In a small bowl (I just use my 2-cup glass measuring cup), combine the oil, vinegar, and vanilla.
Add the oil mixture and the water to the dry ingredients. As the Alpha-Bakery cookbook advises, “stir real hard” for 2 minutes or so. The cocoa sometimes clumps up, and you want a smooth, lump-less batter.
When batter is smooth, dark, richly delicious, pour even amounts into the two pans, tapping the bottoms gently on the counter once they are full to pop little air bubbles. Then enclose them in the oven for about 35 minutes, or until a tester comes out just clean. The tops will be springy and moist, and I have found that just the barest crumb clinging to the tester is fine, as they continue to cook while you let them cool for at least twenty minutes in their pans.

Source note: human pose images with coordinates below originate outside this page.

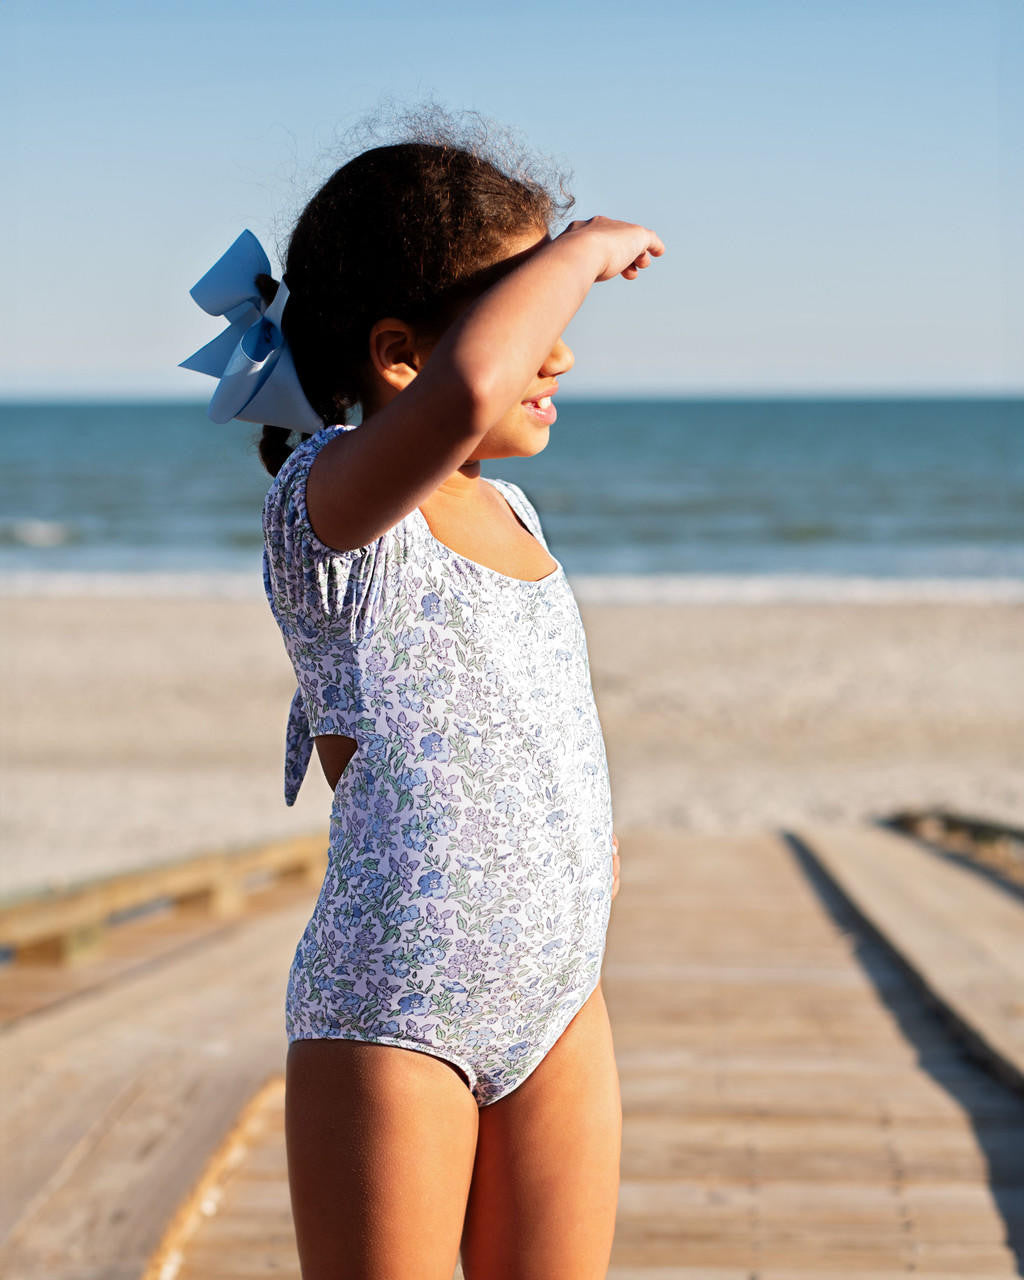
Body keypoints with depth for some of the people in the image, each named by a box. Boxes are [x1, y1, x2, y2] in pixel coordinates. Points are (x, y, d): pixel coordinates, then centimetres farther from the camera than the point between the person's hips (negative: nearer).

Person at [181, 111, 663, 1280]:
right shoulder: (330, 499, -16)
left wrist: (574, 825, 12)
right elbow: (466, 389, -38)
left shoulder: (505, 508, 10)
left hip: (560, 1000, 8)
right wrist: (583, 248, -21)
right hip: (392, 1012, -7)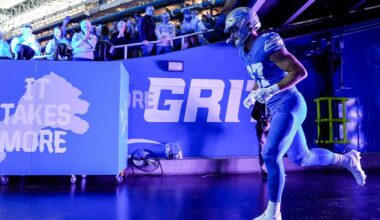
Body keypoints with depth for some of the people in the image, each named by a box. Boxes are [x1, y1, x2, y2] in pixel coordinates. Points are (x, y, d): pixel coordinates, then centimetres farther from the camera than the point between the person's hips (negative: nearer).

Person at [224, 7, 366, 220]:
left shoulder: (267, 44, -17)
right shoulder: (246, 51, 10)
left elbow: (300, 72, -19)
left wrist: (270, 90, -25)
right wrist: (252, 95, 6)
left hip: (289, 105, -9)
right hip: (278, 109, 9)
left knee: (271, 155, -16)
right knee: (302, 158, 17)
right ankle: (348, 160, 38)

When the cakes were cool enough to liberate, breakage free, from the pans, I turned them upside down on my cooling rack and drizzled Kahlua onto the spongy, porous bottoms until it pooled a little rather than being instantly drunk in. I continued to do this at intervals while the cakes cooled completely. I probably used at least a ¼ cup all together.
While the drunken cakes continued to cool, I washed and dried a dozen or so strawberries and started some semi-sweet chocolate squares melting in a glass bowl over barely simmering water, which I robed the strawberries in.
My trusty stand mixer stood ready to receive:
an 8-oz. container of mascarpone cheese,
¼ cup of sugar,
a few tablespoons of amaretto
I whipped these into a light, creamy frosting. I tasted some and swooned just a little. With the bottom layer of cake gently centered on my cake stand (with parchment paper lining the edges, of course, to keep the stand clean while I iced the cake), I spread about ¾ of the cheese mixture on the bottom cake layer. Since there was a little bit of chocolate left in my makeshift double boiler, even after receiving and coating all of the strawberries, I waited for it to cool off just a little, then drizzled it on top of the cheese filling layer, figuring a little extra chocolate wouldn’t hurt. Then I added a pint of heavy whipping cream, a little more sugar, and a little more amaretto to my stand mixer and started it whipping while I carefully positioned the top cake layer atop the mascarpone and chocolate.
I iced the whole thing, top and sides, with light clouds of almond scented cream. I probably added an inch of frosting atop and on all sides, then sifted a few teaspoons of cocoa powder around the top of the cake.
N. and I agreed (as did S. and her other guests) that this was the best incarnation of this cake I had ever made. The Kahlua added the coffee flavor and liqueur touch that tiramisu seems to require, but it didn’t overwhelm the cake with sweetness. One of the best things about this cake is that it has solid cocoa flavor without being tooth-tinglingly sweet. The Kahlua was a buzz-suggesting addition and kept the already moist layers almost fragile-tender.
The chocolate in the middle hardened as it cooled and made a crunchy layer on top of the creamy cheese. The amaretto lent aroma and a warmth that was almost flavor to the whipped cream, and the mascarpone made it creamier without weighing it down. We ate large, thick slices, tempering the richness with the fresh sweet punch of chocolate-covered strawberries, letting the juice trickle onto the whipped cream and add yet another dimension of flavor.